> Page excerpt
The production manager has to apply to control in these important areas:
(a) Control of inventories,
(c) Control of work-in-process.
(4) Selection of Location:
Plant should be located at such place where production and distribution costs are the minimum. Costs which influence the location decision include cost of land, rental value, transportation costs, labour cost, cost of water and power, etc. Other factors which influence the selection of location are – process inputs, process outputs, process requirements. Government policy, availability of site, personal, etc.
(5) Layout of Plant:
The plant layout represents an arrangement of machines and facilities. The plant layout should be efficient to achieve economy and efficiency in operations of the production department. An efficient layout is one that allows materials to move through the necessary operations rapidly and in the most direct way possible.
(6) Selection of Plant Location:
The choice of plant and equipment depends upon:
(a) What is available or what can be made available? That is technological feasibility constraints, and
(b) What is economically reasonable – That is cost constraints.

> Task set
• A. Answer these questions using the production management excerpt:
(i) Which costs does the passage say influence the location decision?
(ii) What does the plant layout represent?
(iii) What two kinds of constraints does the choice of plant and equipment depend on?
• B. Write the next part of the production management excerpt, starting after its final line about cost constraints.

> Items listed in a dataset
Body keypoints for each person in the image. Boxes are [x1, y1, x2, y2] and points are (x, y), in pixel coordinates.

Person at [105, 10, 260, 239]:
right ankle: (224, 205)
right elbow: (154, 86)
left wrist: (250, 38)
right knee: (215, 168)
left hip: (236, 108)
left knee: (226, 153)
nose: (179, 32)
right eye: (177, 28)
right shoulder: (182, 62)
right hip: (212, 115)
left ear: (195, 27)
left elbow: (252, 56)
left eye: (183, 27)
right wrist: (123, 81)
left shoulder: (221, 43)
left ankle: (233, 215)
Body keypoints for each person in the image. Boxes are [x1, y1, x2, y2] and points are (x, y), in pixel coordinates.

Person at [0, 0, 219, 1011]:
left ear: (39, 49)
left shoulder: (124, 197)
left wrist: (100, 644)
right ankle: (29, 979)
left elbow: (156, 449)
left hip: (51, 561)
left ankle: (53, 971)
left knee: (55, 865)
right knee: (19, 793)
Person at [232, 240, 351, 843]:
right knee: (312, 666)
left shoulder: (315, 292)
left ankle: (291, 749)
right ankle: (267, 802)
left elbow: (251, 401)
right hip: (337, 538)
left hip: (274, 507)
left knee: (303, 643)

---

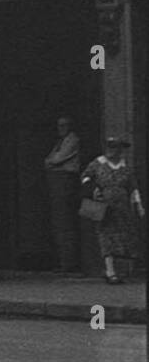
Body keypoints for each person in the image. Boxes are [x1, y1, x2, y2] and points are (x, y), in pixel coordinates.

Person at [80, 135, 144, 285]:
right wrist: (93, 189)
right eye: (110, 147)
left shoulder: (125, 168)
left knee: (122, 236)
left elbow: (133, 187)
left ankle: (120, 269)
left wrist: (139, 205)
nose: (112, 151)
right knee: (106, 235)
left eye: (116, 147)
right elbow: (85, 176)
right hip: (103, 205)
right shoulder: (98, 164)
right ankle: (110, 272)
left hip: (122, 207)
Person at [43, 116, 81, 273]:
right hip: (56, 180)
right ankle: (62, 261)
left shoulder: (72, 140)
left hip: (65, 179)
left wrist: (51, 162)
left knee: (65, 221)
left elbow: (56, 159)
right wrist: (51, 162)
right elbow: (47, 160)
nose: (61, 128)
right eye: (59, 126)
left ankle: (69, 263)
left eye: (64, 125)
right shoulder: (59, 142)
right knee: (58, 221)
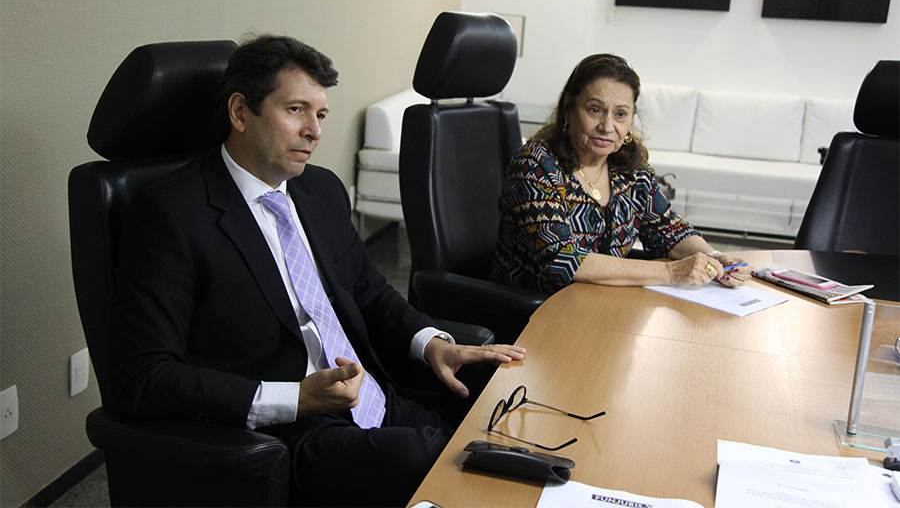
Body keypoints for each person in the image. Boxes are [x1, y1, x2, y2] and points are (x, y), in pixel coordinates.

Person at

> List of answers
• A.
(i) Cost of land, rental value, transportation costs, labour cost, and cost of water and power.
(ii) An arrangement of machines and facilities.
(iii) Technological feasibility constraints and cost constraints.

• B.
The quality of output, life of the machine and adaptability of the facilities are also important considerations.
(7) Research and Development:
Research means critical investigation in order to acquire new knowledge. Applied research explores information for the practical problems in mind and thus is directed to achieve immediate solution to practical problems. Development comes after applied research. It involves design and fabrication of new products and the testing their usefulness keeping in view the needs and demands of customers.
Marketing management is a business discipline which is focused on the practical application of marketing techniques and the management of a firm’s marketing resources and activities. It is an important functional area of business which generates revenues through the sale of goods and services to the customers.
The marketing management process consists of analyzing market opportunities, researching and selecting target markets, and implementing and controlling the marketing efforts. Marketing management is responsible for taking the decisions for the product, price, place and promotion keeping in view the requirements of the business.
The major function of marketing department is to generate revenue for the business by selling want satisfying goods and services to the customers.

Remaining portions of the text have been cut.